Pre-Competition: Where Elite Juniors Separate Themselves

Pre-Match preparation

This is the phase where your training becomes specific to the demands of a major tournament.

What elite juniors do well:

  • Train at match intensity
  • Practise their game plan under pressure
  • Work on their strengths, not just weaknesses
  • Simulate tournament conditions (best of 5, back-to-back days)

What average juniors do:

  • Play too many matches
  • Chase confidence by “training harder”
  • Ignore recovery
  • Try to fix everything at once

This phase is about sharpening, not rebuilding.

The Taper: The Most Underrated Part of Peaking

A proper taper is the difference between:

  • Feeling heavy and flat on day one
  • Feeling fast, sharp, and confident

What a good taper includes:

  • Reduced volume
  • Maintained intensity
  • Short, sharp sessions
  • Light strength work
  • Tactical clarity
  • More sleep
  • More recovery

What a bad taper looks like:

  • “One last hard session”
  • Playing too many matches
  • Trying to fix the technique
  • Staying up late
  • Eating poorly

The taper is where you trust your preparation.

Mental Periodisation: The Secret Weapon

Gathering Thoughts

Elite juniors who peak consistently don’t just train physically — they train mentally.

What mental periodisation looks like:

  • Foundation: building routines, confidence, and identity
  • Strength phase: developing resilience and focus under fatigue
  • Pre-competition: sharpening decision-making and tactical clarity
  • Taper: reducing noise, increasing calm, visualising success

Tools that work:

  • Visualisation
  • Breathing routines
  • Journaling
  • Pre-match rituals
  • Tactical cue words

Your mind needs a plan just as much as your body.

Nutrition Periodisation: Fuel for Each Phase

Nutrition Periodisation

Your body’s needs change across the training cycle.

Foundation phase:

  • Higher protein for strength development
  • Balanced carbs for steady training loads

Strength & power phase:

  • Increased carbs around sessions
  • Hydration focus
  • Recovery snacks within 30 minutes

Pre-competition:

  • Practise your tournament fuelling strategy
  • Identify foods that sit well under pressure

Taper:

  • Slightly reduced calories
  • High-quality carbs
  • Consistent hydration

Nutrition is part of your performance system — not an afterthought.

A More Detailed 12-Week Periodised Plan for Elite Juniors

Here’s a sample 12-week periodised training for elite juniors

Weeks 12–8: Foundation

– 2–3 strength sessions
– 2 aerobic conditioning sessions
– 3 technical sessions
– 1–2 light match plays

Weeks 8–4: Strength & Power

– 2 strength sessions
– 2 power/speed sessions
– 3–4 on-court sessions
– 1 match play

Weeks 4–2: Pre-Competition

– 2–3 match simulations
– 2 tactical sessions
– 1–2 conditioning sessions
– 1 strength maintenance session

Week 2–0: Taper

– Short, sharp sessions
– Light strength
– Tactical clarity
– More recovery
– No heavy conditioning

This is how you arrive at a major tournament ready to perform.

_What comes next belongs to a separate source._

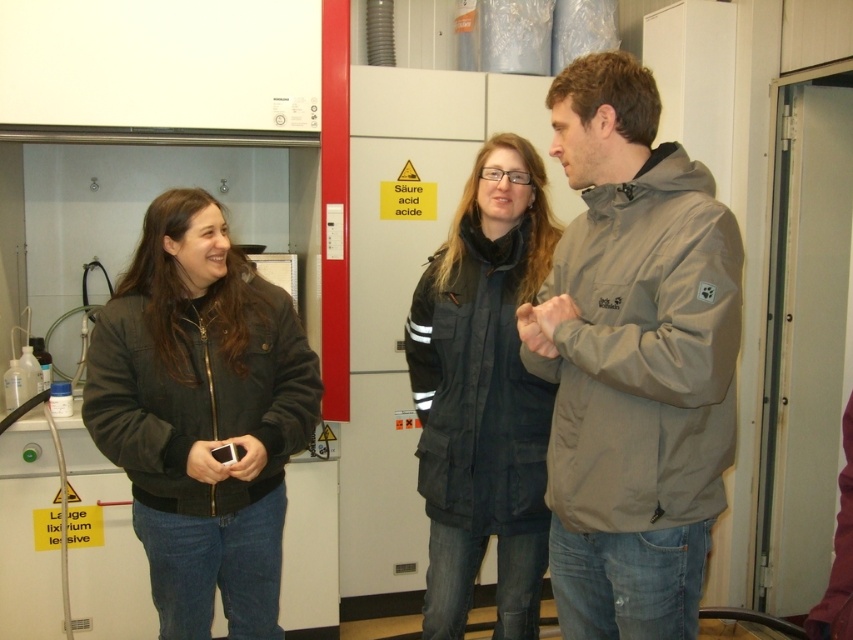
You are a fashion designer observing the jackets worn by the two women in the laboratory. Which jacket, the matte black jacket at left or the black puffy jacket at center, is closer to the ground?

The matte black jacket at left is closer to the ground because it is positioned under the black puffy jacket at center.

You are a fashion designer observing the two jackets in the center of the image. Which jacket, the gray matte jacket at center or the black puffy jacket at center, is shorter in height?

The gray matte jacket at center is shorter in height compared to the black puffy jacket at center.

Final Takeaway for Elite Young Players

Peaking isn’t luck, talent, or simply feeling good on the day—it’s the outcome of smart planning, structured training phases, respecting recovery, training with a clear purpose, and steadily building confidence over time.

When you commit to a periodised approach, you remove guesswork from your performance and put yourself in the best possible position to peak exactly when it matters.

What major tournament are you preparing for next?